Leaving out the pictures, please retype each record exactly.
..........
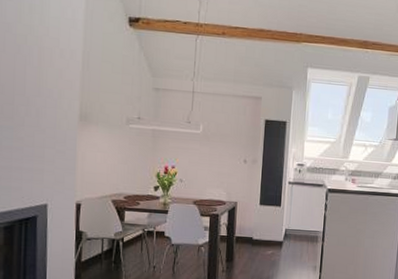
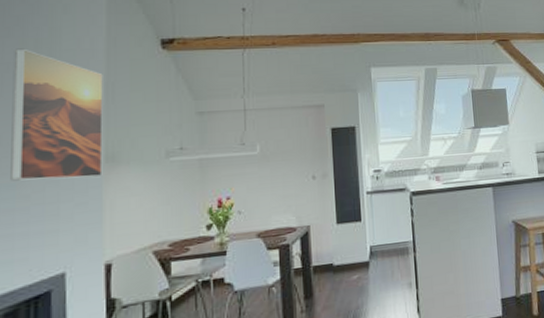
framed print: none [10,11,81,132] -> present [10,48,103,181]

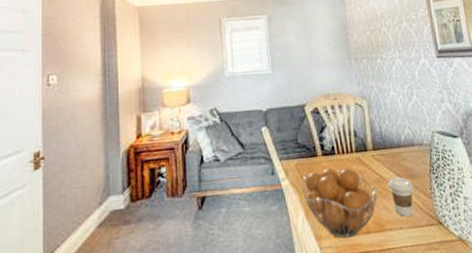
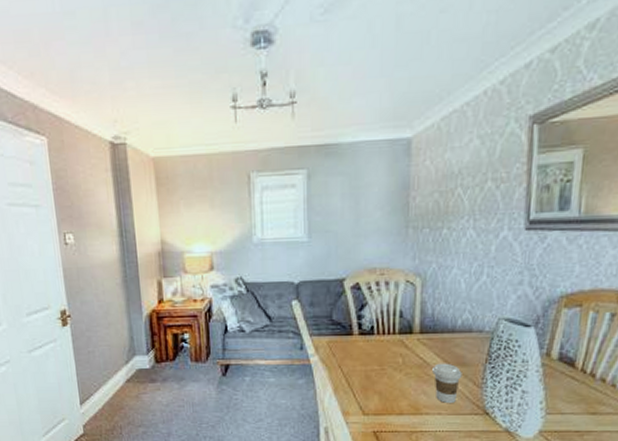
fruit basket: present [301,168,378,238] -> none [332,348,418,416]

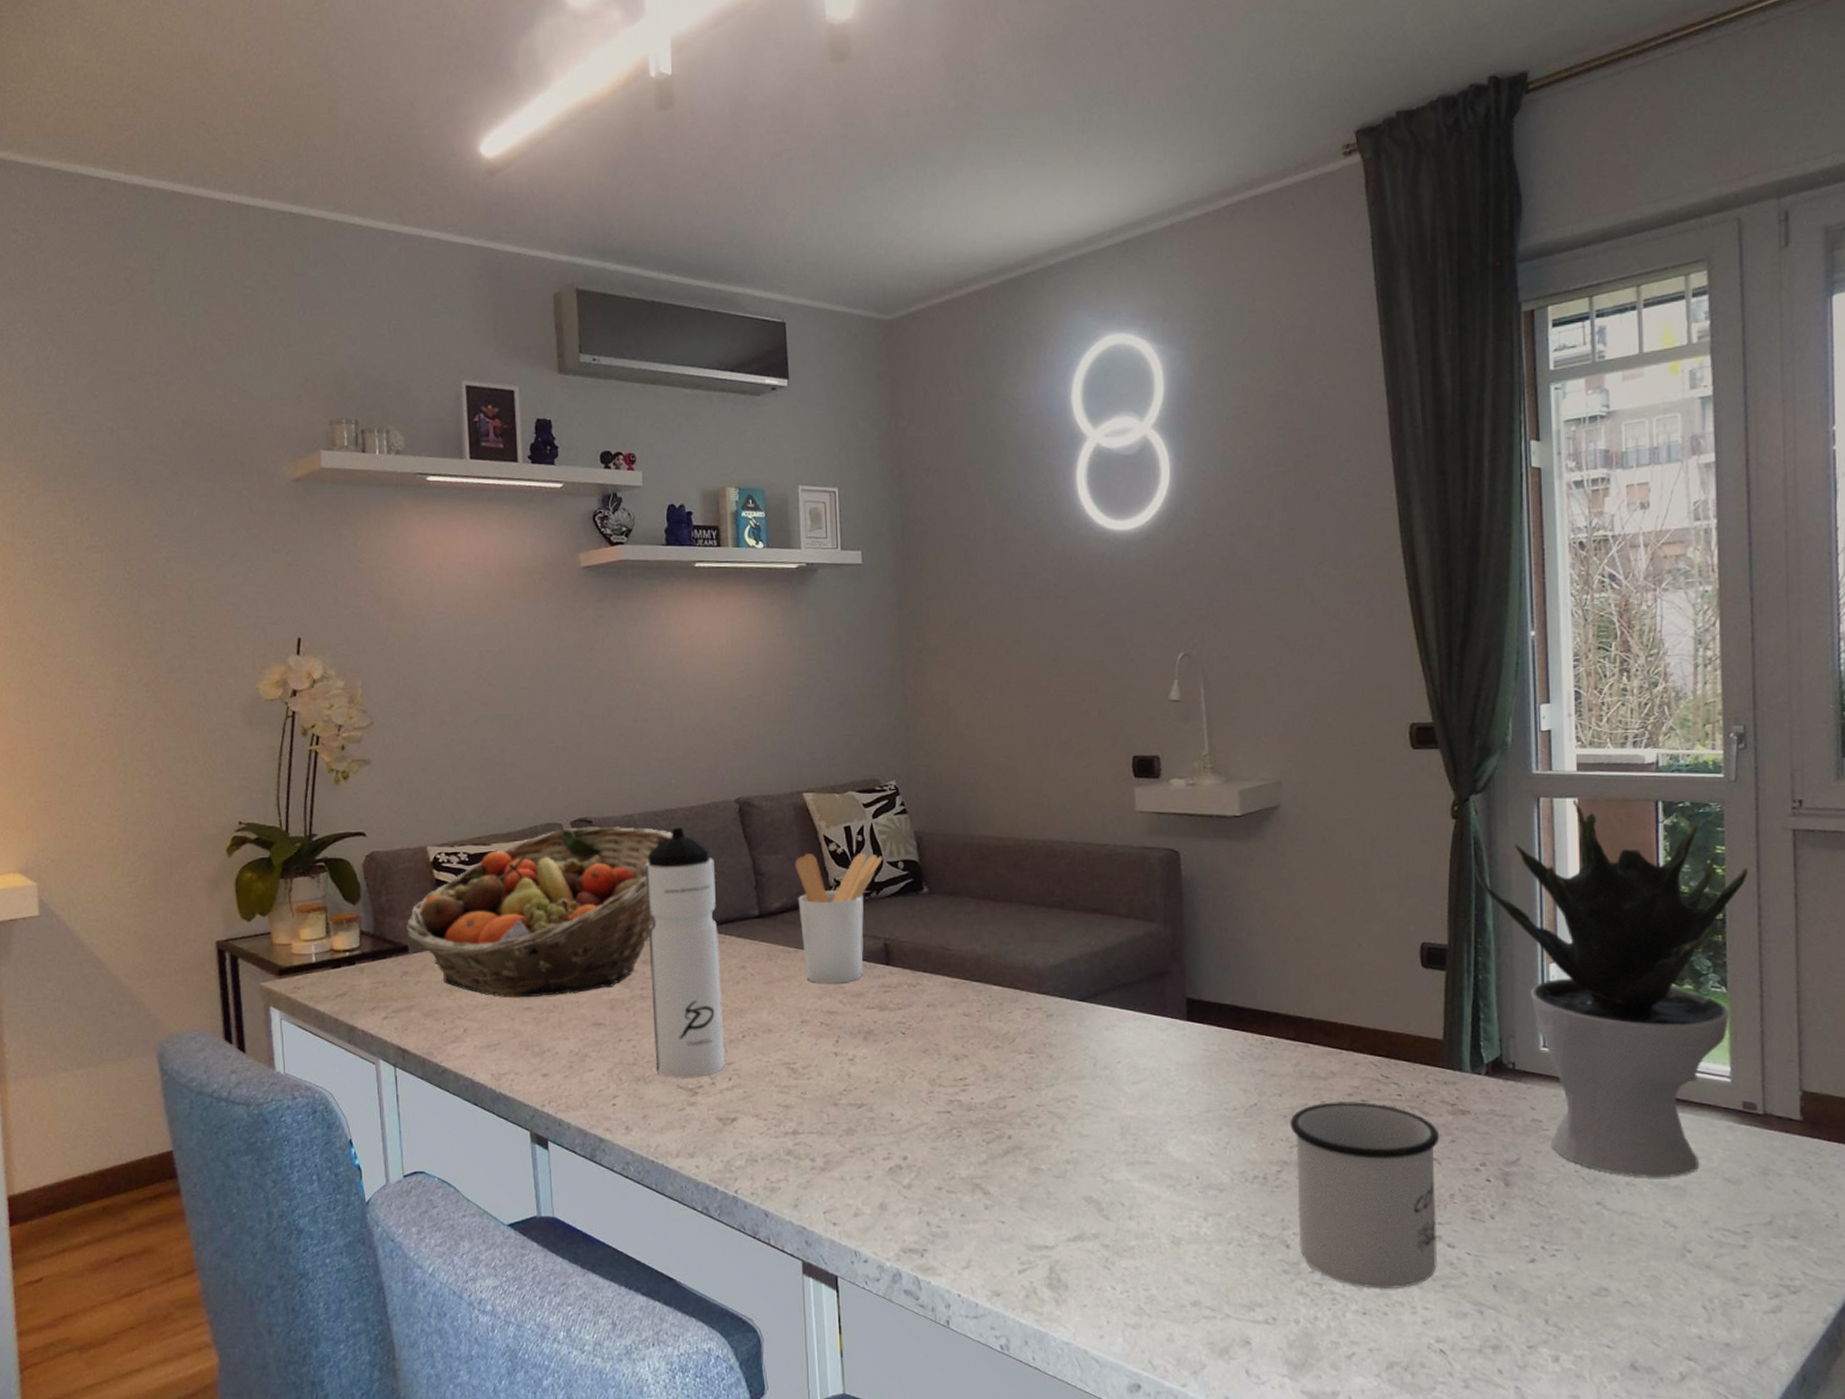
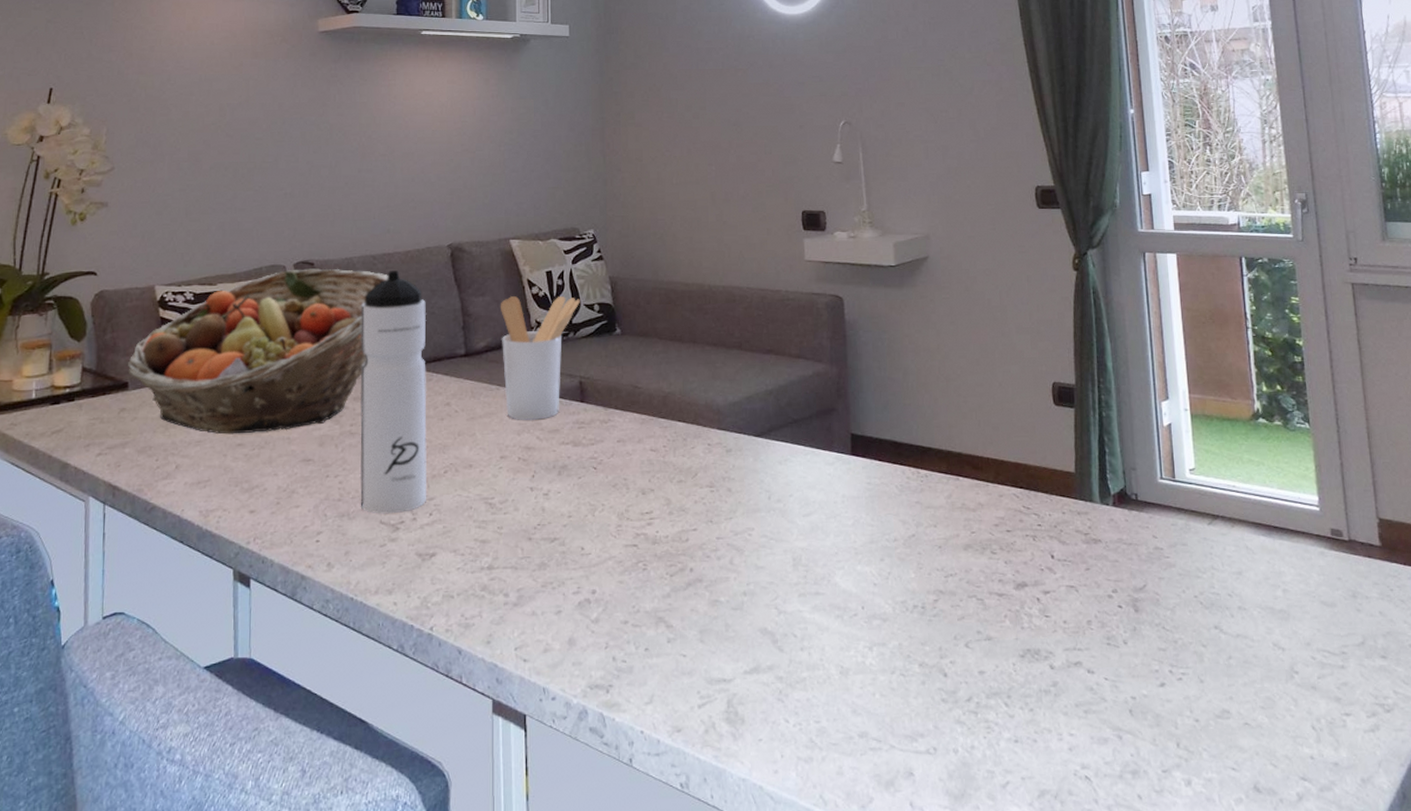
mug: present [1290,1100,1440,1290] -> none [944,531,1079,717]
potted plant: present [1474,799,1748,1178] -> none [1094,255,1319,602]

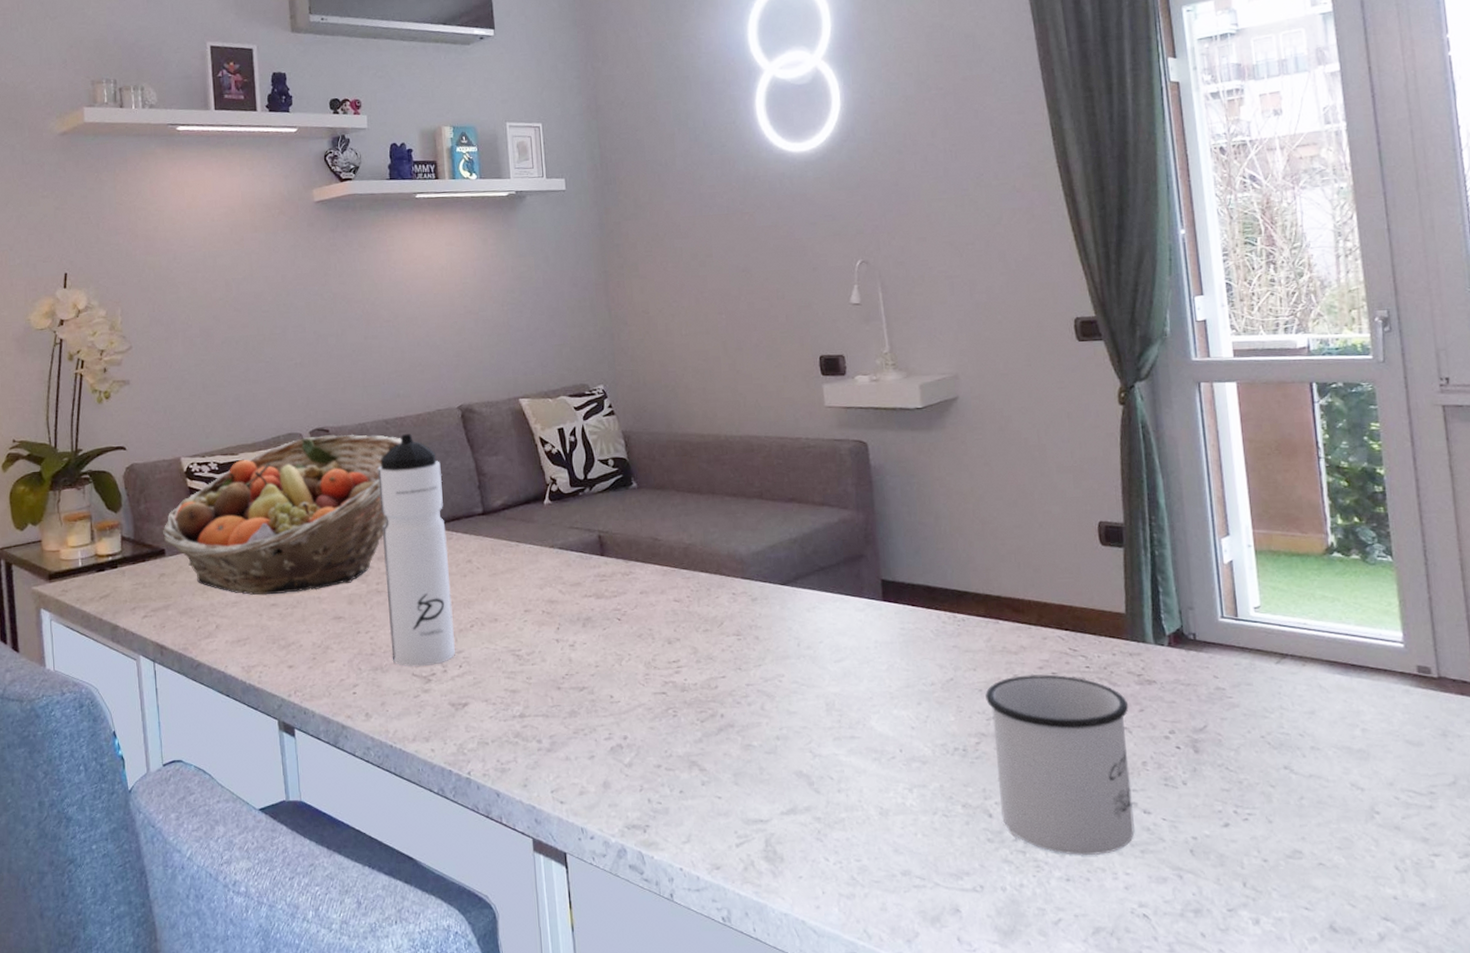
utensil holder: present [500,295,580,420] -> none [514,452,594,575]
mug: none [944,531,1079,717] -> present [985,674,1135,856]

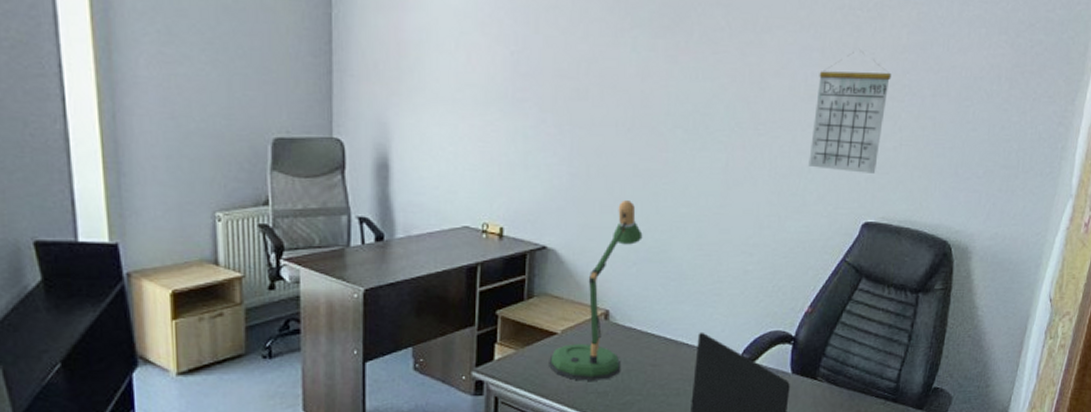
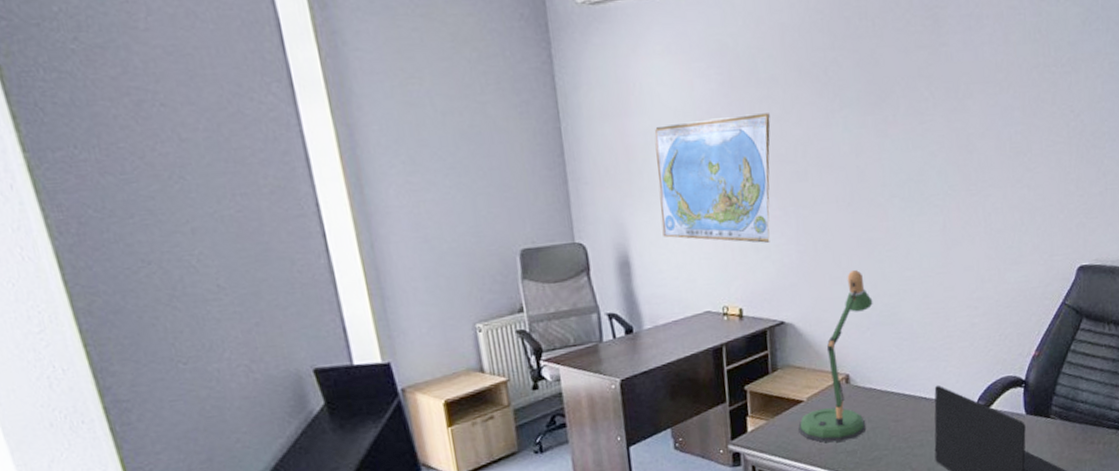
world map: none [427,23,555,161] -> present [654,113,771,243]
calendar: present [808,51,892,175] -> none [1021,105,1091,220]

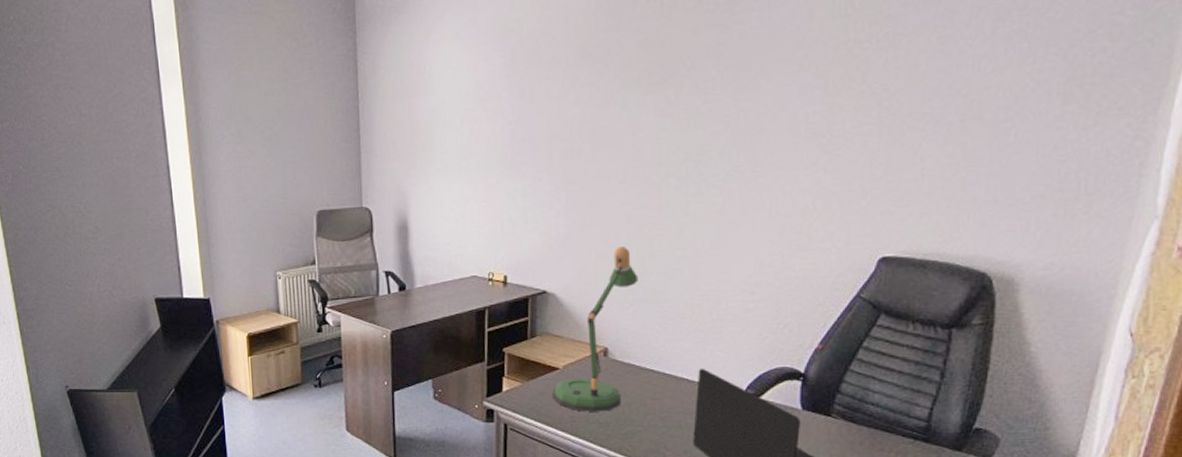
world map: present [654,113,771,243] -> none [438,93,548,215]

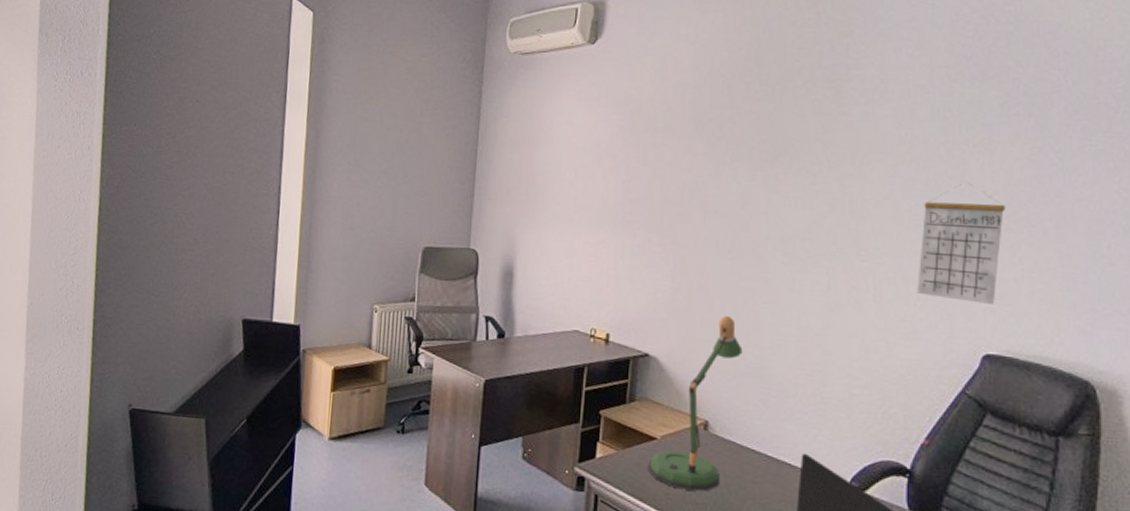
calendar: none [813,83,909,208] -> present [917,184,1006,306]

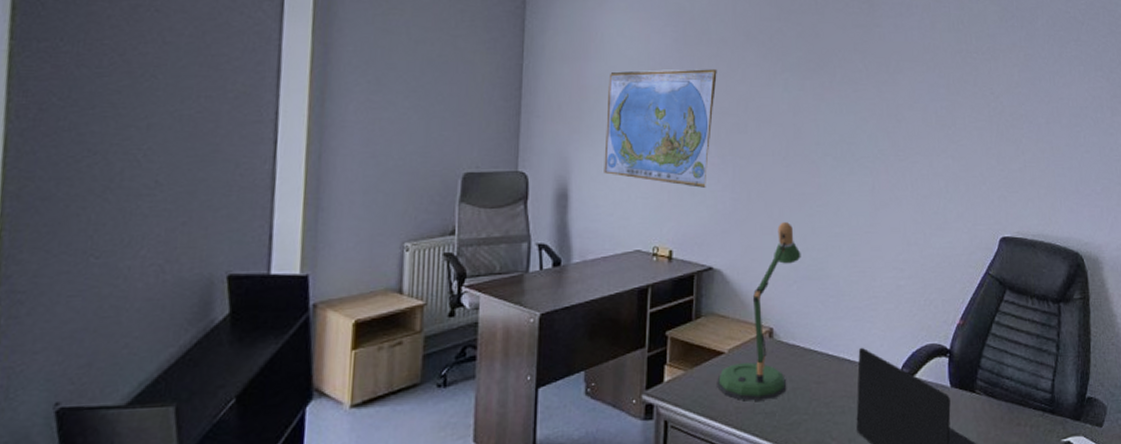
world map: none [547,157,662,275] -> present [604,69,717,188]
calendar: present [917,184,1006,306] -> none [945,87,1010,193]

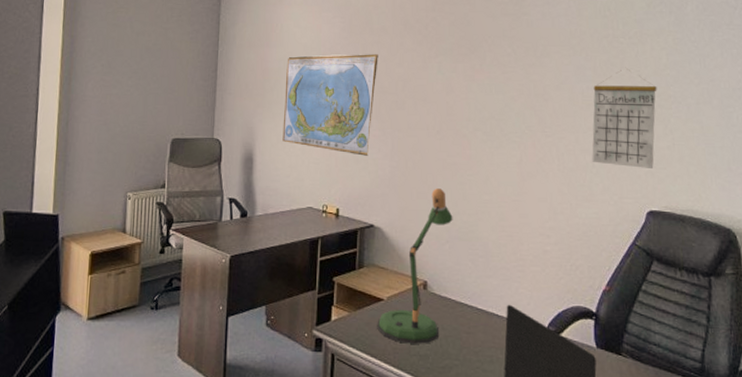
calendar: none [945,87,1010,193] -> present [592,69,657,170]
..........
▶ Answer for the task
framed print: none [10,11,81,132] -> present [10,48,103,181]

fruit basket: present [301,168,378,238] -> none [332,348,418,416]

mug: present [1290,1100,1440,1290] -> none [944,531,1079,717]
potted plant: present [1474,799,1748,1178] -> none [1094,255,1319,602]

utensil holder: present [500,295,580,420] -> none [514,452,594,575]
mug: none [944,531,1079,717] -> present [985,674,1135,856]

world map: none [427,23,555,161] -> present [654,113,771,243]
calendar: present [808,51,892,175] -> none [1021,105,1091,220]

world map: present [654,113,771,243] -> none [438,93,548,215]

calendar: none [813,83,909,208] -> present [917,184,1006,306]

world map: none [547,157,662,275] -> present [604,69,717,188]
calendar: present [917,184,1006,306] -> none [945,87,1010,193]

calendar: none [945,87,1010,193] -> present [592,69,657,170]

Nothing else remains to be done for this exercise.